“Éditer et traduire” de Roger Chartier : une invitation à repenser notre approche de la modernité
L’historien de l’édition Roger Chartier publie Éditer et traduire. Mobilité et matérialité des textes (XVIe-XVIIIe siècle). Une invitation à repenser notre approche de la modernité.
Précoce héliotropisme
Les siècles qui s’étendent de la Renaissance aux Lumières nous sont bien connus : ce sont ceux de Castiglione, Shakespeare, Cervantès, Molière ou Voltaire. Des figures que l’on a tendance à relier dans un fourre-tout commun, sans se soucier de la façon dont ces auteurs ont réellement pu s’influencer.
En s’attachant à une sphère géographique qui va de l’Espagne à l’Angleterre en passant par la France et l’Italie, Roger Chartier nous convie à une approche plus subtile de cette période éminemment féconde pour l’histoire des idées et la littérature. Étudier la circulation réelle des textes entre ces différents territoires nous permet ainsi d’éviter certains anachronismes.

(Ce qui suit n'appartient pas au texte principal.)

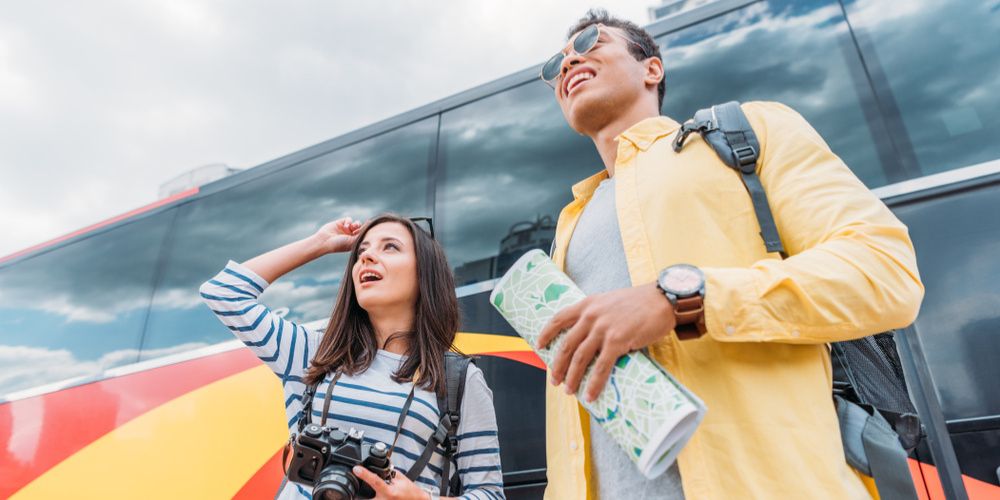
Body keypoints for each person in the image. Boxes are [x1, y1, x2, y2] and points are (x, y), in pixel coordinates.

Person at [532, 9, 924, 499]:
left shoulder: (748, 133)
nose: (569, 62)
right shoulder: (566, 232)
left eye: (590, 42)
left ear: (652, 69)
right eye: (556, 63)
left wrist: (682, 300)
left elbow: (884, 271)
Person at [200, 214, 505, 500]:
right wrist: (319, 244)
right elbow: (224, 292)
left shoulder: (458, 381)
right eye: (361, 252)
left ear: (426, 272)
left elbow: (490, 493)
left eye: (390, 247)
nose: (367, 257)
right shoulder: (312, 353)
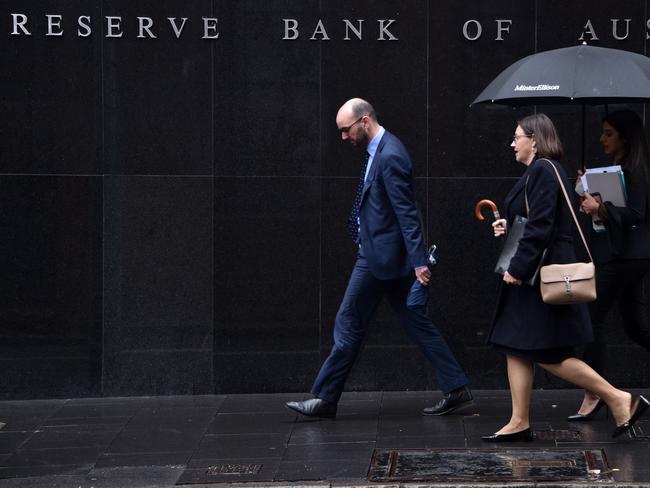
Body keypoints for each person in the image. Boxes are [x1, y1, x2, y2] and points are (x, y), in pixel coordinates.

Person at [286, 98, 472, 419]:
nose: (343, 137)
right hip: (387, 257)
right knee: (417, 323)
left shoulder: (391, 155)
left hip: (378, 260)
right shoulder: (380, 151)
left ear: (365, 121)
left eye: (346, 130)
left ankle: (325, 398)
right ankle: (457, 388)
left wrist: (419, 262)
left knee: (348, 322)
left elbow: (407, 213)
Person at [483, 113, 648, 442]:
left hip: (538, 276)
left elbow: (543, 227)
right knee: (513, 344)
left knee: (548, 353)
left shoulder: (544, 170)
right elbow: (533, 222)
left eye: (517, 137)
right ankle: (518, 421)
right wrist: (508, 227)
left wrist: (517, 268)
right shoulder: (539, 172)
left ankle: (618, 398)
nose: (513, 144)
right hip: (533, 274)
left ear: (534, 139)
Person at [570, 109, 650, 420]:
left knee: (592, 318)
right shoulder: (620, 168)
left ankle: (595, 393)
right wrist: (587, 191)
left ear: (624, 138)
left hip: (629, 258)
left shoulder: (635, 169)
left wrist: (599, 207)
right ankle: (596, 392)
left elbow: (635, 214)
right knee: (635, 327)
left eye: (608, 133)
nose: (602, 139)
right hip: (628, 256)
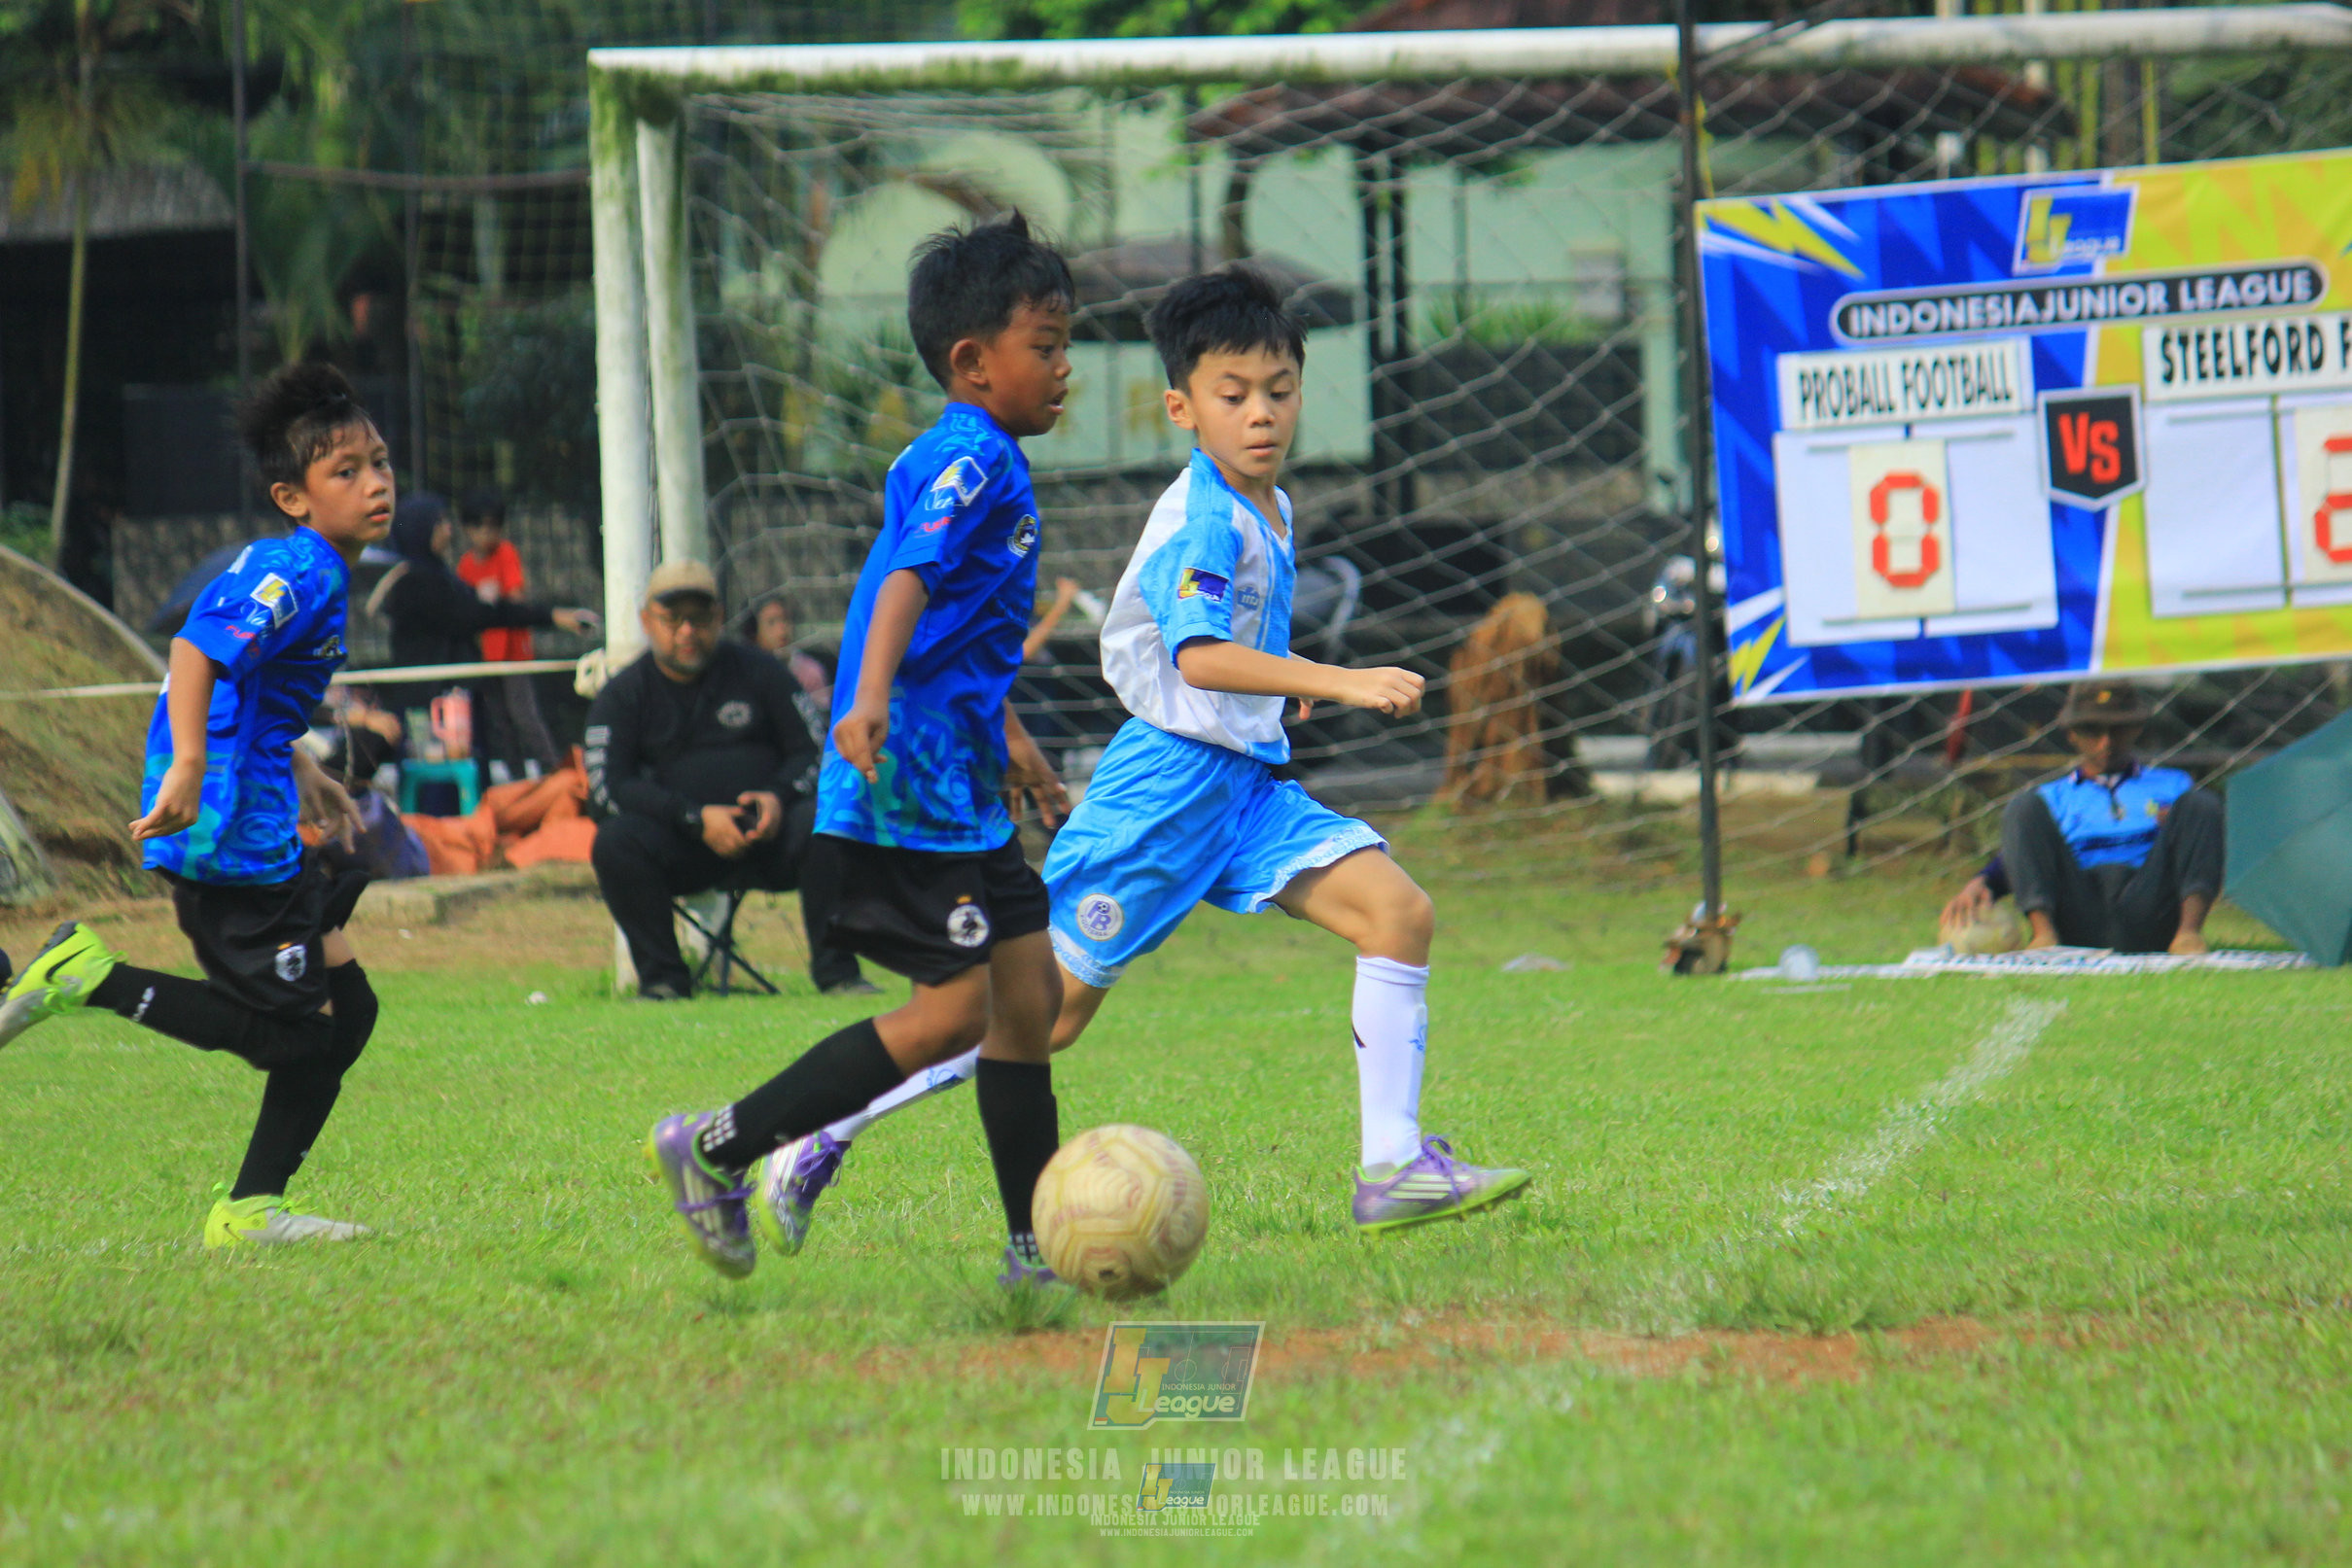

En effet, le pôle d’attraction de la Renaissance se situe sans conteste au sud de l’Europe : si les textes espagnols et italiens sont presque immédiatement traduits en français et en anglais, le contraire n’est pas vrai. Et Roger Chartier de nous rappeler qu’il faudra attendre le XVIIIe siècle pour que Shakespeare soit traduit en français – merci Voltaire ! – , puis en espagnol. L’insularité de la Grande-Bretagne semble alors autant culturelle que géographique.
De la plasticité des œuvres
Par mobilité, nous n’entendons pas ici le seul déplacement d’un livre d’une sphère linguistique à une autre, mais aussi la plasticité de ces œuvres qui, de traduction en adaptation, d’éditions complètes en morceaux choisis, subissent nombre de transformations. Un passionnant chapitre est par exemple consacré aux différentes traductions et réceptions du monologue d’Hamlet.
Pour rendre compte de ces adaptations et inégales circulations des œuvres, l’historien a choisi de consacrer chaque chapitre à l’aventure vécue par un texte fondateur de cette modernité : Baltasar Gracian et son “homme de cour”, Castiglione et son “courtisan”, Molière et son “Don Juan”… et pas moins de trois chapitres sur Shakespeare. Où l’on apprend qu’un auteur anglais avait imaginé une rencontre – pas très paisible – entre le dramaturge anglais et Cervantès.
Un ouvrage érudit, mais accessible, qui nous invite avec bonheur à suivre les pérégrinations de ces premiers best-sellers.